▸ **Your goal**: Reproduce all of the records word for word, omitting the pictures.

▸ **Recorded data**:
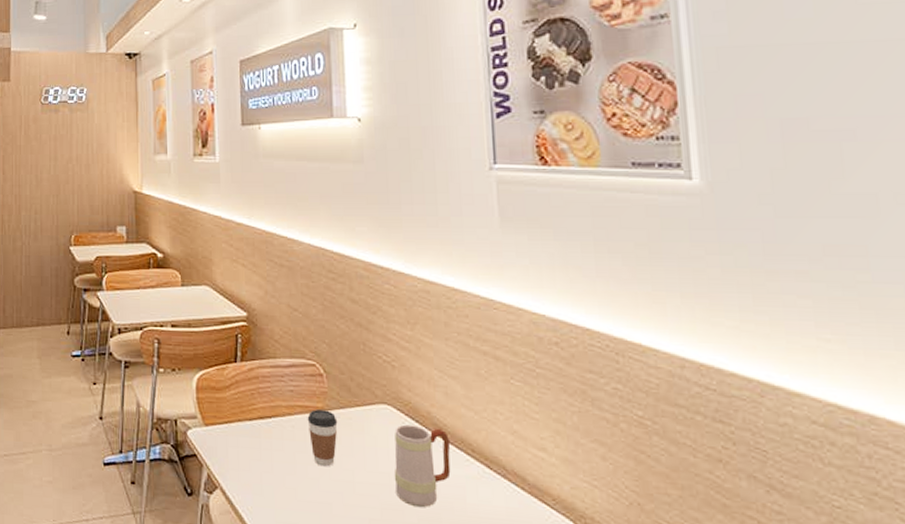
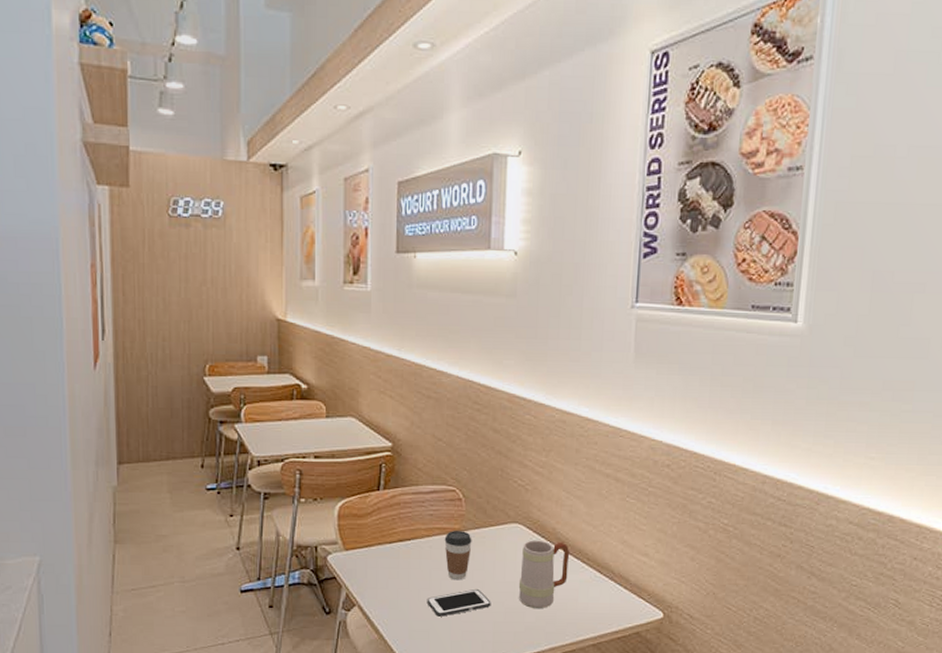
cell phone: none [292,478,365,508] -> present [427,589,491,617]

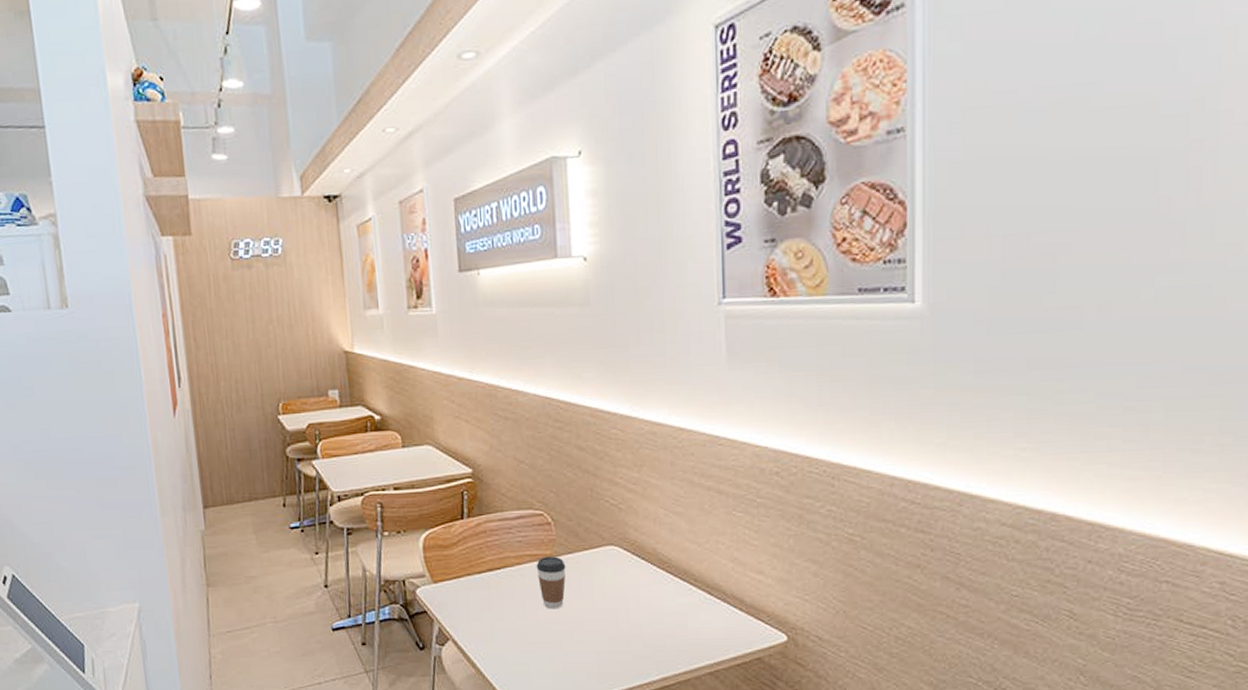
cell phone: present [427,589,491,617] -> none [523,618,593,648]
mug: present [518,540,570,608] -> none [620,562,675,635]

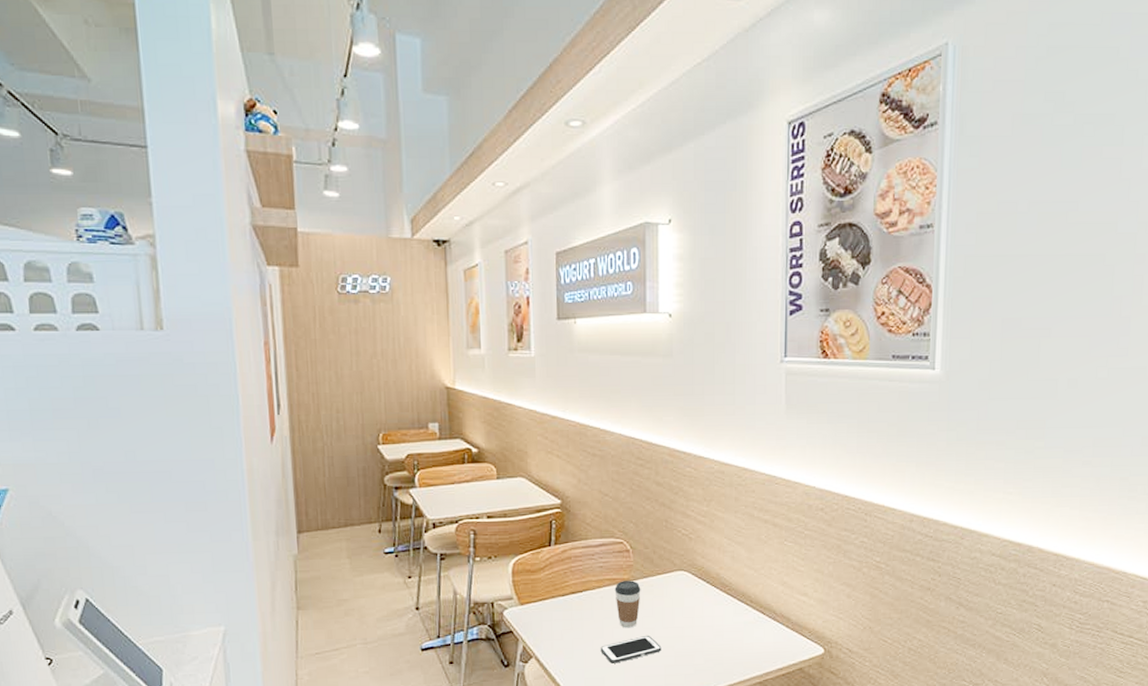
cell phone: none [523,618,593,648] -> present [600,636,662,664]

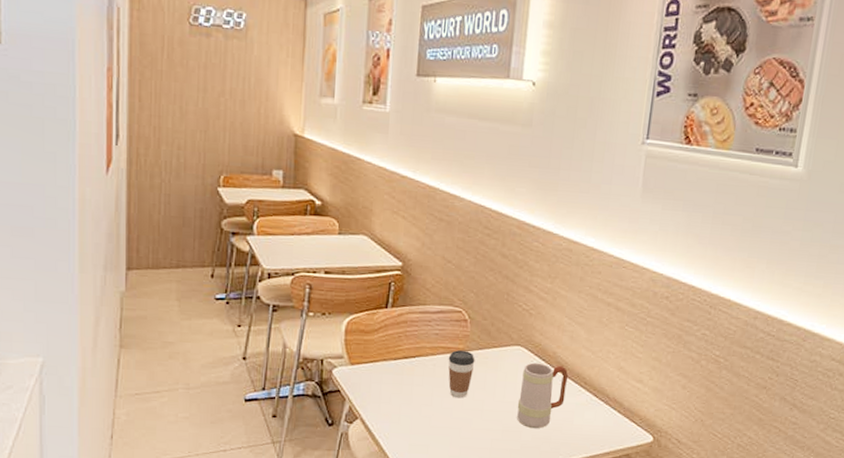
cell phone: present [600,636,662,664] -> none [427,407,490,432]
mug: none [687,585,734,651] -> present [517,362,569,428]

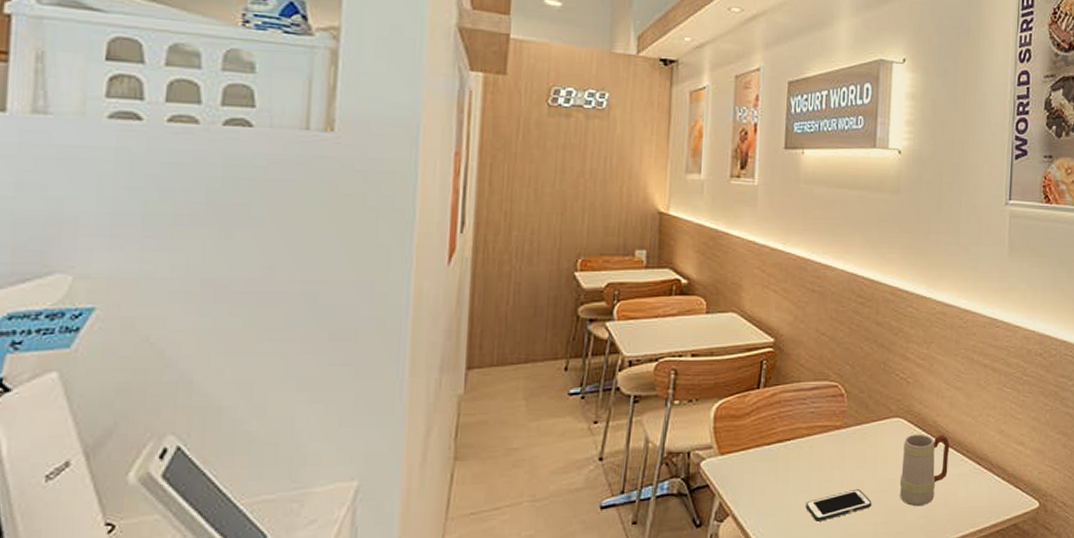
cell phone: none [427,407,490,432] -> present [805,489,872,522]
coffee cup: present [448,350,475,398] -> none [825,428,854,481]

▸ **Solution to the exercise**:
cell phone: none [292,478,365,508] -> present [427,589,491,617]

cell phone: present [427,589,491,617] -> none [523,618,593,648]
mug: present [518,540,570,608] -> none [620,562,675,635]

cell phone: none [523,618,593,648] -> present [600,636,662,664]

cell phone: present [600,636,662,664] -> none [427,407,490,432]
mug: none [687,585,734,651] -> present [517,362,569,428]

cell phone: none [427,407,490,432] -> present [805,489,872,522]
coffee cup: present [448,350,475,398] -> none [825,428,854,481]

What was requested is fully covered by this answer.